Nos últimos tempos tem-se falado muito sobre a necessidade da esquerda brasileira fazer uma autocrítica acerca de seu passado recente. A cobrança maior recai sobre o PT, maior partido brasileiro deste campo do espectro político.
Concordo que haja tal necessidade e inclusive lamento que a autocrítica praticamente não tenha ocorrido mais de três anos após o golpe travestido de impeachment em 2016 e a consequente eleição de Jair Bolsonaro para a presidência. Porém, há um outro ponto importante, sobre o qual pouco se fala: e a autocrítica dos liberais, quando será feita? Pois não podemos esquecer que eles têm a maior culpa pela situação atual.
Seu candidato na eleição presidencial de 2014, o então senador Aécio Neves (PSDB), foi derrotado por estreita margem. Tal resultado (48,36% dos votos válidos, contra 51,64% para a reeleita Dilma Rousseff) indicava que o PSDB, como principal partido da oposição, chegaria forte em 2018 para a sucessão de Dilma. Ainda mais que ela iniciaria seu segundo mandato com a economia claudicante e com a rejeição ao PT em uma crescente.
Porém, o PSDB e seus aliados optaram pelo caminho do golpismo. Um dia após o encerramento do processo eleitoral, já havia gente falando em impeachment e convocando manifestações (que começaram a ocorrer, ainda que pequenas, já no final de 2014), com pouquíssimas vozes oposicionistas manifestando contrariedade a isso. Em seu retorno ao Senado, Aécio prometeu oposição “incansável e instransigente” ao governo recém reeleito. E para completar, houve o pedido de auditoria nas urnas eletrônicas, insinuando uma fraude que a própria verificação provou não ter ocorrido – mas que contribuiu para não se virar a página de uma virulenta campanha eleitoral.
Tanto insistiram que o impeachment veio em 2016, com uma justificativa duvidosa: as tais “pedaladas fiscais”, que nunca tinham motivado a perda de mandato de nenhum governante anterior, agora eram “crime de responsabilidade”. Mas não foi apenas uma troca de presidente: a oposição se aliou ao vice-presidente Michel Temer e voltou ao governo “pela porta dos fundos” ao invés de esperar até 2018, quando provavelmente triunfaria nas urnas e entraria no Palácio do Planalto pela “porta da frente”, subindo a tradicional (e simbólica) rampa.

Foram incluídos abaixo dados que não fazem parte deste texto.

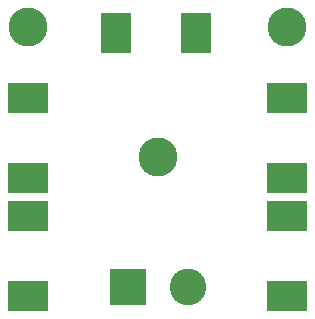
<source format=gts>
G04 #@! TF.GenerationSoftware,KiCad,Pcbnew,6.0.9-8da3e8f707~116~ubuntu20.04.1*
G04 #@! TF.CreationDate,2023-03-23T19:36:49+00:00*
G04 #@! TF.ProjectId,LEC001021,4c454330-3031-4303-9231-2e6b69636164,rev?*
G04 #@! TF.SameCoordinates,Original*
G04 #@! TF.FileFunction,Soldermask,Top*
G04 #@! TF.FilePolarity,Negative*
%FSLAX46Y46*%
G04 Gerber Fmt 4.6, Leading zero omitted, Abs format (unit mm)*
G04 Created by KiCad (PCBNEW 6.0.9-8da3e8f707~116~ubuntu20.04.1) date 2023-03-23 19:36:49*
%MOMM*%
%LPD*%
G01*
G04 APERTURE LIST*
G04 Aperture macros list*
%AMRoundRect*
0 Rectangle with rounded corners*
0 $1 Rounding radius*
0 $2 $3 $4 $5 $6 $7 $8 $9 X,Y pos of 4 corners*
0 Add a 4 corners polygon primitive as box body*
4,1,4,$2,$3,$4,$5,$6,$7,$8,$9,$2,$3,0*
0 Add four circle primitives for the rounded corners*
1,1,$1+$1,$2,$3*
1,1,$1+$1,$4,$5*
1,1,$1+$1,$6,$7*
1,1,$1+$1,$8,$9*
0 Add four rect primitives between the rounded corners*
20,1,$1+$1,$2,$3,$4,$5,0*
20,1,$1+$1,$4,$5,$6,$7,0*
20,1,$1+$1,$6,$7,$8,$9,0*
20,1,$1+$1,$8,$9,$2,$3,0*%
G04 Aperture macros list end*
%ADD10C,3.302000*%
%ADD11RoundRect,0.051000X-1.500000X-1.500000X1.500000X-1.500000X1.500000X1.500000X-1.500000X1.500000X0*%
%ADD12C,3.102000*%
%ADD13RoundRect,0.051000X1.650000X1.250000X-1.650000X1.250000X-1.650000X-1.250000X1.650000X-1.250000X0*%
%ADD14RoundRect,0.051000X1.250000X-1.650000X1.250000X1.650000X-1.250000X1.650000X-1.250000X-1.650000X0*%
%ADD15RoundRect,0.051000X-1.650000X-1.250000X1.650000X-1.250000X1.650000X1.250000X-1.650000X1.250000X0*%
G04 APERTURE END LIST*
D10*
G04 #@! TO.C,H2*
X4000000Y-4000000D03*
G04 #@! TD*
D11*
G04 #@! TO.C,J1*
X12500000Y-26000000D03*
D12*
X17580000Y-26000000D03*
G04 #@! TD*
D13*
G04 #@! TO.C,D1*
X4000000Y-26800000D03*
X4000000Y-20000000D03*
G04 #@! TD*
G04 #@! TO.C,D2*
X4000000Y-16800000D03*
X4000000Y-10000000D03*
G04 #@! TD*
D14*
G04 #@! TO.C,D4*
X11500000Y-4500000D03*
X18300000Y-4500000D03*
G04 #@! TD*
D15*
G04 #@! TO.C,D5*
X26000000Y-10000000D03*
X26000000Y-16800000D03*
G04 #@! TD*
G04 #@! TO.C,D3*
X26000000Y-20000000D03*
X26000000Y-26800000D03*
G04 #@! TD*
D10*
G04 #@! TO.C,H3*
X26000000Y-4000000D03*
G04 #@! TD*
G04 #@! TO.C,H1*
X15000000Y-15000000D03*
G04 #@! TD*
M02*

</source>
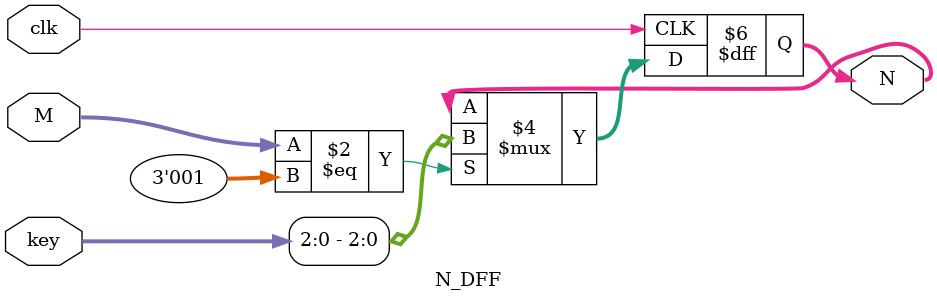
<source format=v>
module N_DFF(
    input clk,
    input [4-1:0] key,
    input [3-1:0] M,
    output reg [3-1:0] N
);

  always @ (posedge clk) begin
    if(M == 001)
      N <= key;
    else
      N <= N;
  end

endmodule

</source>
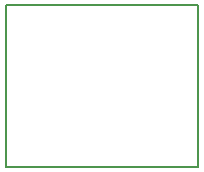
<source format=gbr>
%TF.GenerationSoftware,KiCad,Pcbnew,8.0.6*%
%TF.CreationDate,2025-01-14T17:23:09-07:00*%
%TF.ProjectId,MPPT,4d505054-2e6b-4696-9361-645f70636258,rev?*%
%TF.SameCoordinates,Original*%
%TF.FileFunction,Profile,NP*%
%FSLAX46Y46*%
G04 Gerber Fmt 4.6, Leading zero omitted, Abs format (unit mm)*
G04 Created by KiCad (PCBNEW 8.0.6) date 2025-01-14 17:23:09*
%MOMM*%
%LPD*%
G01*
G04 APERTURE LIST*
%TA.AperFunction,Profile*%
%ADD10C,0.200000*%
%TD*%
G04 APERTURE END LIST*
D10*
X135382000Y-92202000D02*
X151638000Y-92202000D01*
X151638000Y-105918000D01*
X135382000Y-105918000D01*
X135382000Y-92202000D01*
M02*

</source>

O resultado disso é que quem viria forte em 2018 virou “vidraça” por ter se tornado governo (por sinal, péssimo) antes da hora. Quem virou oposição – o PT e seus aliados à esquerda – foi também culpabilizado pelo desastre (“quem votou na Dilma votou no Temer”, lembram?). O resultado é que a soma de insatisfação com o irracional antipetismo nos conduziu à eleição (ainda que mediante o uso de incontáveis mentiras) de um sujeito que está jogando a imagem do Brasil na lama e nos envergonhando dia sim, dia também.
A esquerda – e em especial o PT – cometeu muitos erros, os quais nem vou elencar, por isso prefiro falar apenas da campanha eleitoral de 2018. Penso que o ideal teria sido o PT abrir mão de ser cabeça de chapa: alguém acreditava que deixariam Lula ser candidato quando condenaram ele sem provas justamente para prendê-lo e impedi-lo de disputar – e provavelmente vencer – a eleição? Mas, cometido o primeiro erro, e com Fernando Haddad concorrendo no lugar de Lula e indo ao segundo turno, penso que qualquer pessoa que diga defender a democracia deveria ter apoiado o petista incondicionalmente contra alguém que nunca escondeu sua admiração pela ditadura de 1964 e seus enojantes métodos. Sim, isso é um recado a Ciro Gomes (em quem votei no primeiro turno e que encerrada a primeira votação saiu de férias) mas também – e principalmente – aos autoproclamados liberais, muitos dos quais não hesitaram em apoiar Bolsonaro (que nunca foi liberal) e agora se dizem arrependidos e – incrivelmente – decepcionados com alguém que como presidente não está sendo nem um pouco diferente do que foi em 28 anos como deputado.
Quero muito a autocrítica da esquerda, sim. Mas quero ainda mais a da direita liberal, principal responsável por nos jogar no abismo atual.